# Cute PDF Writer



## lschul (Oct 29, 2001)

I am using the program to convert documents to pdf. When I do so and reopen, the document is 58%. Is there any way to save this and make it open at 100%?


----------



## Noyb (May 25, 2005)

I used to use Cute pdf .. and other than a Hyperlink problem .. It seemed to work OK
But Pdf Creator has better ratings .. and no link problems... http://sourceforge.net/projects/pdfcreator/


----------



## Farmgirl22 (Jun 12, 2006)

If you download OpenOffice, which is a suite (you may be able to download just the "word" program, writer is what it's called I believe), it allows you to save files as PDF's if you choose. It should save the document in normal size. You can download it here. Best of all, it's free!!

Hope that helps!!


----------



## lschul (Oct 29, 2001)

I just downloaded and installed pdf creator, it is supposed to install a toolbar, I don't see it...


----------



## Noyb (May 25, 2005)

Tool bar not needed
Anything that can be printed .. can be printed to a pdf ... instead of paper.
Just click on Print > choose Pdf Creator > select where and the file name ...Then Print it.


----------



## Noyb (May 25, 2005)

All your Tools are in the print options.
Just had the thought that maybe why you only had 58% ... you didn't print all the pages in Cute pdf.

Let me know when you "get it" .. You may want to remove Cute pdf ...
Then there's another (manual) cleanup procedure to remove the Cute pdf Ghostscript files.


----------



## letchworth (Jul 2, 2005)

The 58% problem is with the reader (not the converter-- cute pdf or pdf creator)--- Look at Adobe Acrobat Reader and see if there is an option there. I use Foxit Reader and it pops open upon conversion at 100%.

As for the toolbar- it is an option when you install- Apparently you made that choice while installing (not needed by the program-- as PDFCreator works as a printer anyway.

In either case- changing the screen magnification is a simple task once the file opens in your viewer.

Good luck,
letchworth


----------



## lschul (Oct 29, 2001)

I could change the magnification easily, it just wouldn't save at that magnification And open at 100% the next time (after I tried to save it again at 100%). I thank it is OK now...


----------



## letchworth (Jul 2, 2005)

I am glad it is working for you as it should.

I misunderstood what you were saying-- If I am now correct in saying that the document was actually reduced in size (& therefore would print at 58% from Acrobat Reader)--- That is a function of the word processor you were using (ie: MSWord).
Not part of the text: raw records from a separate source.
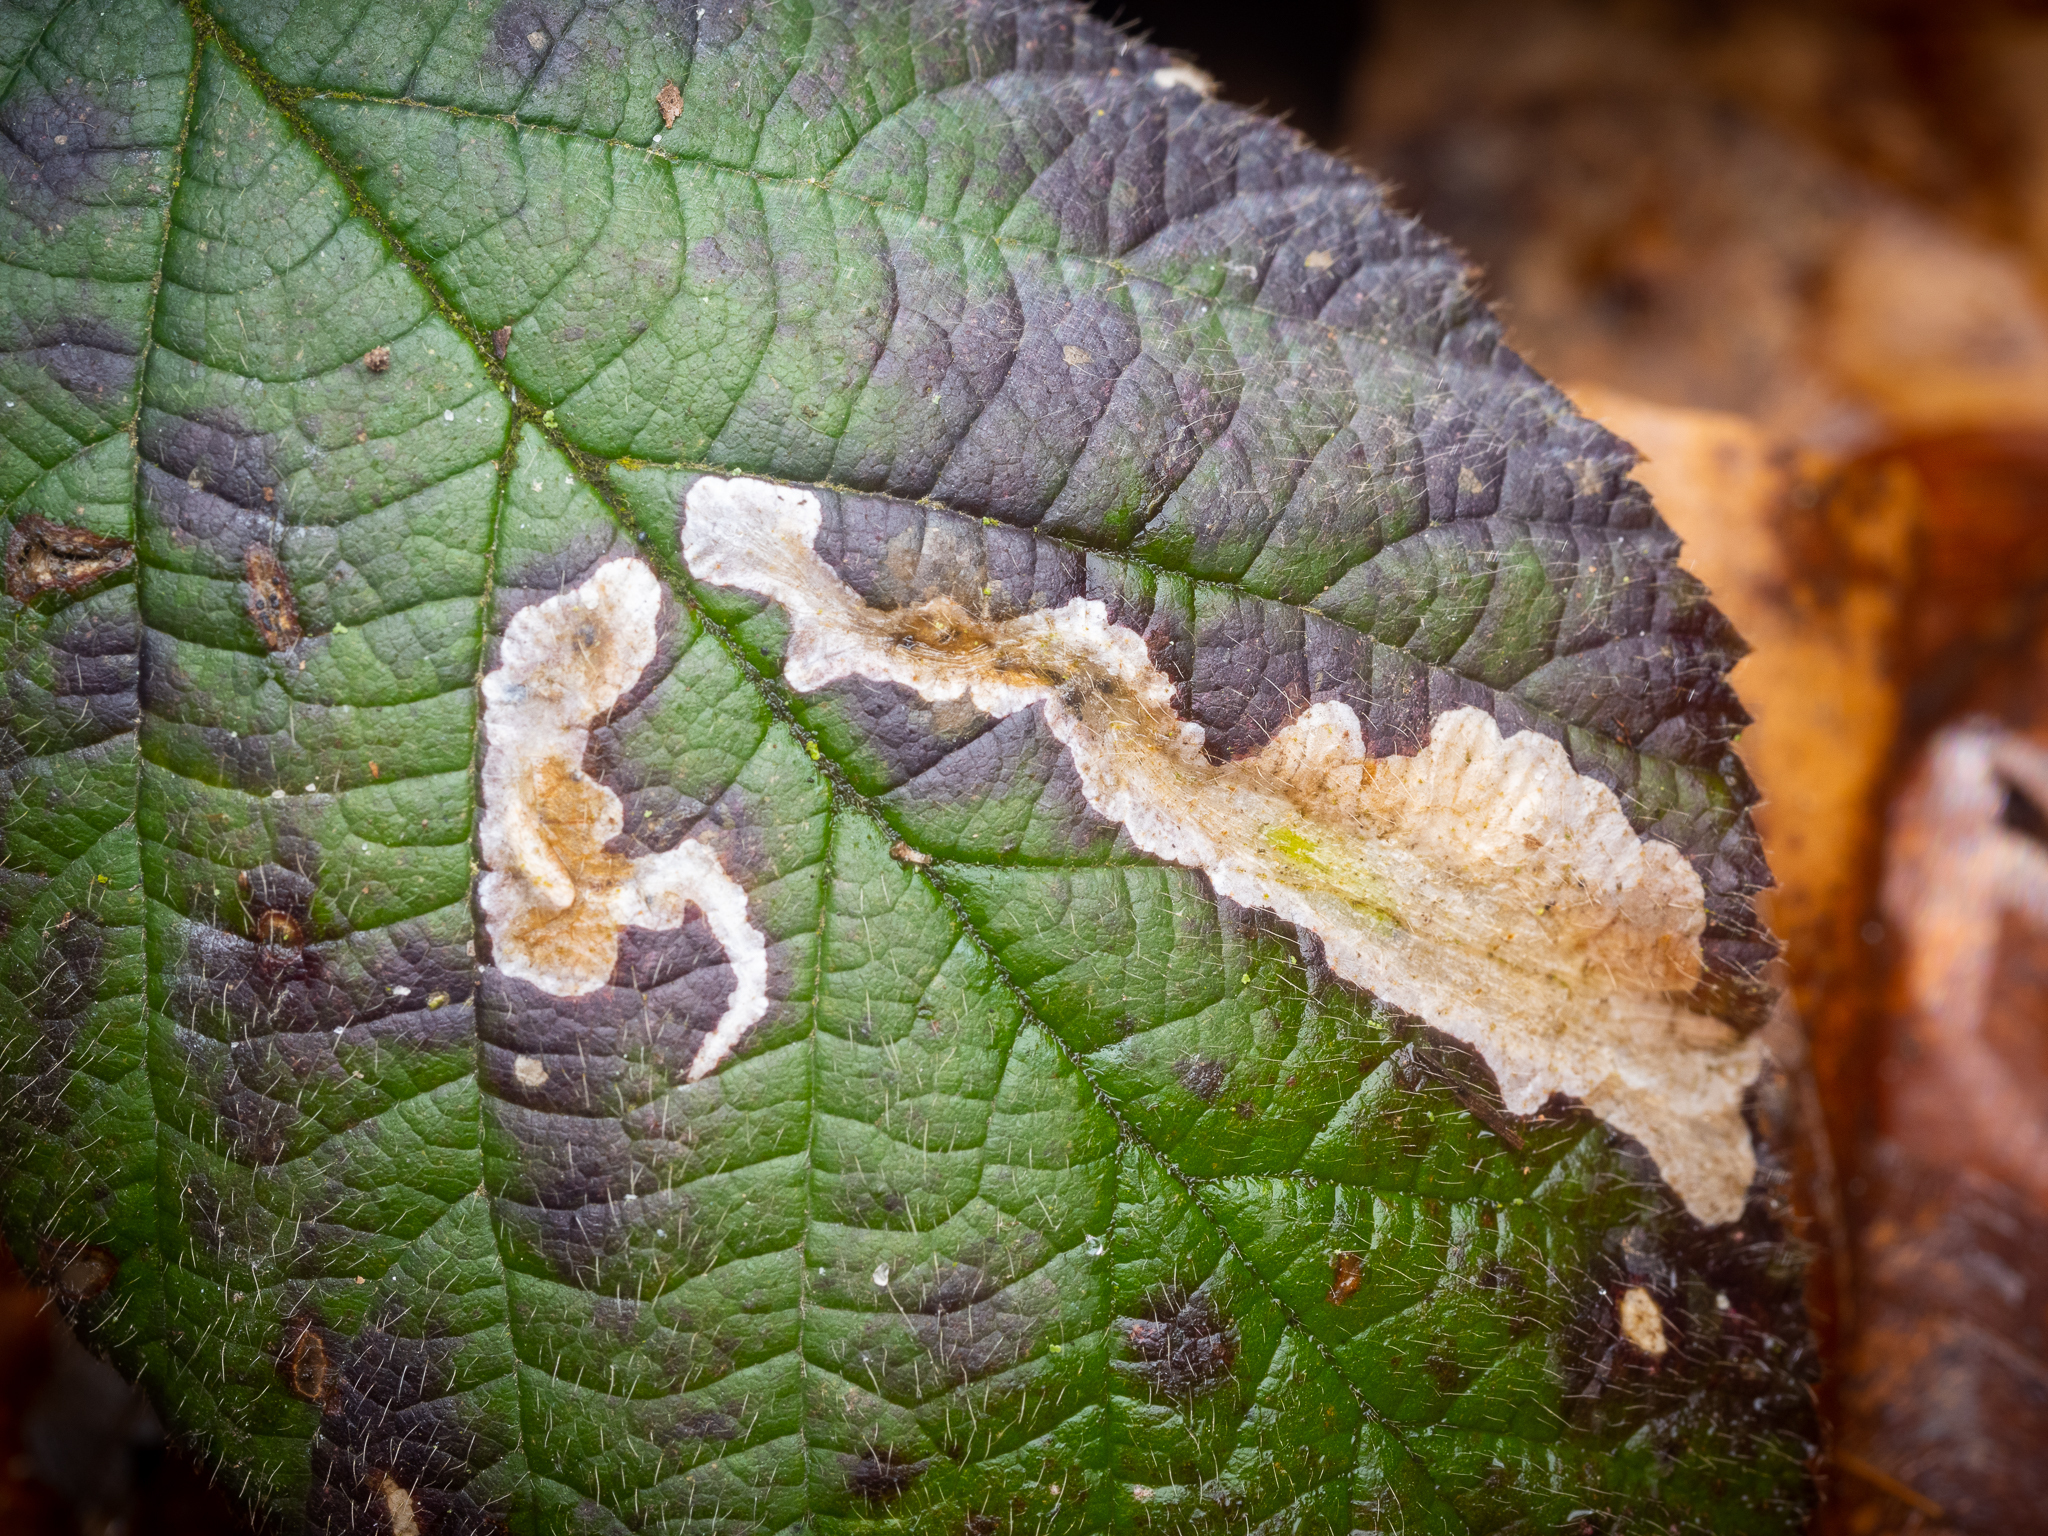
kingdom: Animalia
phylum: Arthropoda
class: Insecta
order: Lepidoptera
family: Tischeriidae
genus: Coptotriche
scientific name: Coptotriche marginea
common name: Bordered carl
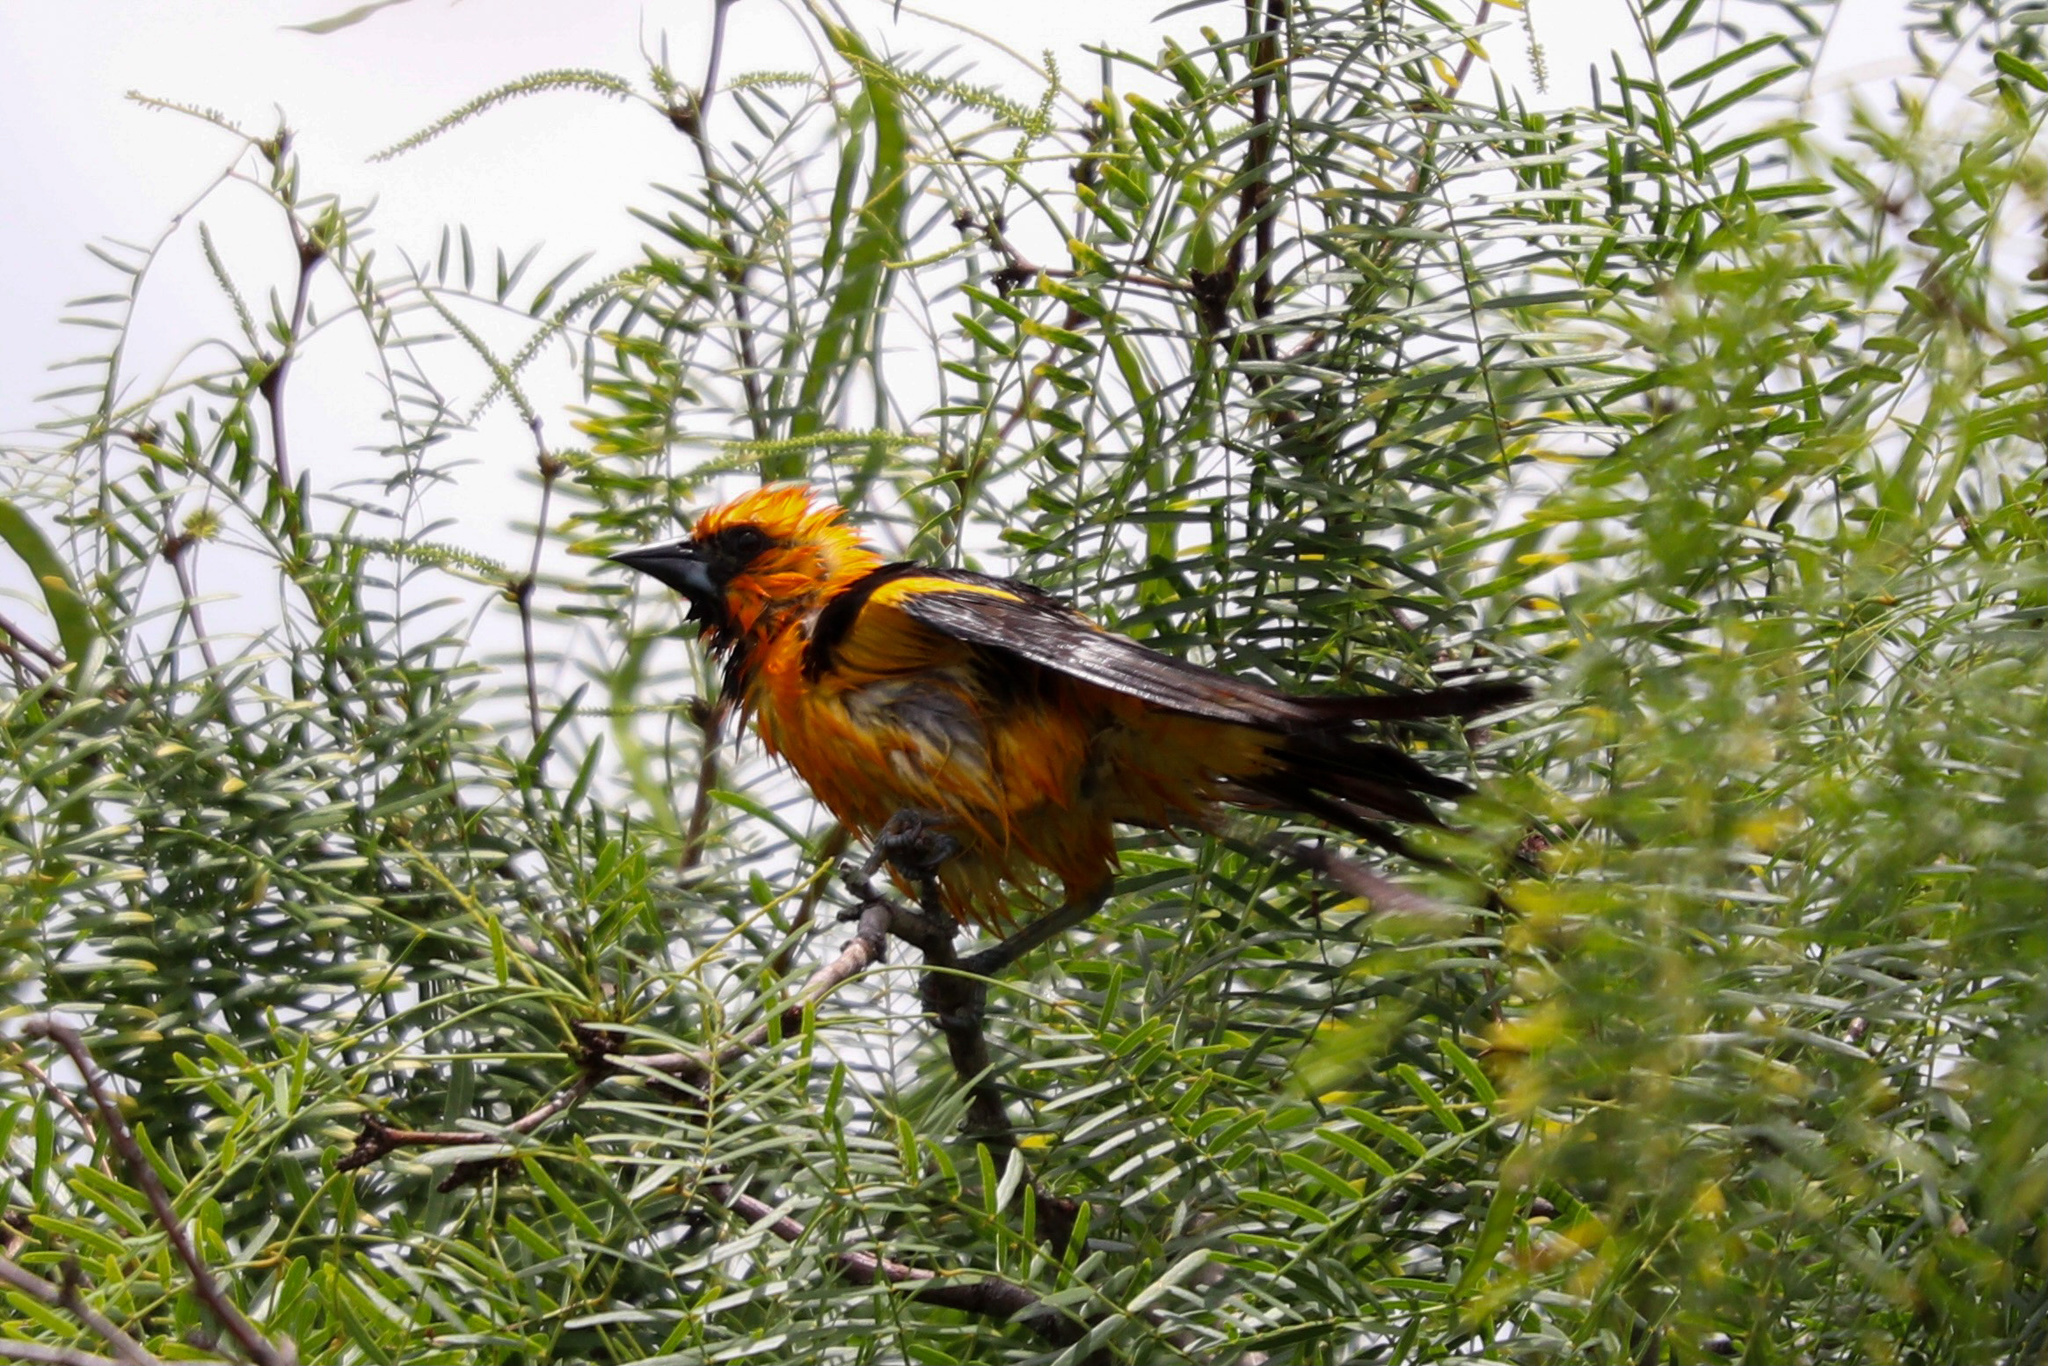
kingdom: Animalia
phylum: Chordata
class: Aves
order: Passeriformes
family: Icteridae
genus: Icterus
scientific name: Icterus gularis
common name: Altamira oriole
Cute PDF & PDFCreator are, for all intents and purposes, taking a snapshot of what the printed page created by the original program (MSWord) would look like. If that program (MSWord) wanted to enlarge or reduce the document on a standard piece of paper-- PDFCreator would oblige and "take its picture" at that size.

It could, of course, still be enlarged (or reduced) with the Page Scaling function of the printer dialogue (assuming your printer supports that function).

Thankfully, it sounds like you've taken care of those variables
Good luck
letchworth


----------